» Provided entries
◆ ◆ ◆ ◆ ◆

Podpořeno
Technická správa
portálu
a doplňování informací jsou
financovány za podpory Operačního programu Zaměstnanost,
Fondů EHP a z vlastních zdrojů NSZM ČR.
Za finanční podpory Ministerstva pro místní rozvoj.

◆ ◆ ◆ ◆ ◆

Write out, word for word, the lines from the one containing "a doplňování informací jsou" through the end of the records, with no other lines.

a doplňování informací jsou
financovány za podpory Operačního programu Zaměstnanost,
Fondů EHP a z vlastních zdrojů NSZM ČR.
Za finanční podpory Ministerstva pro místní rozvoj.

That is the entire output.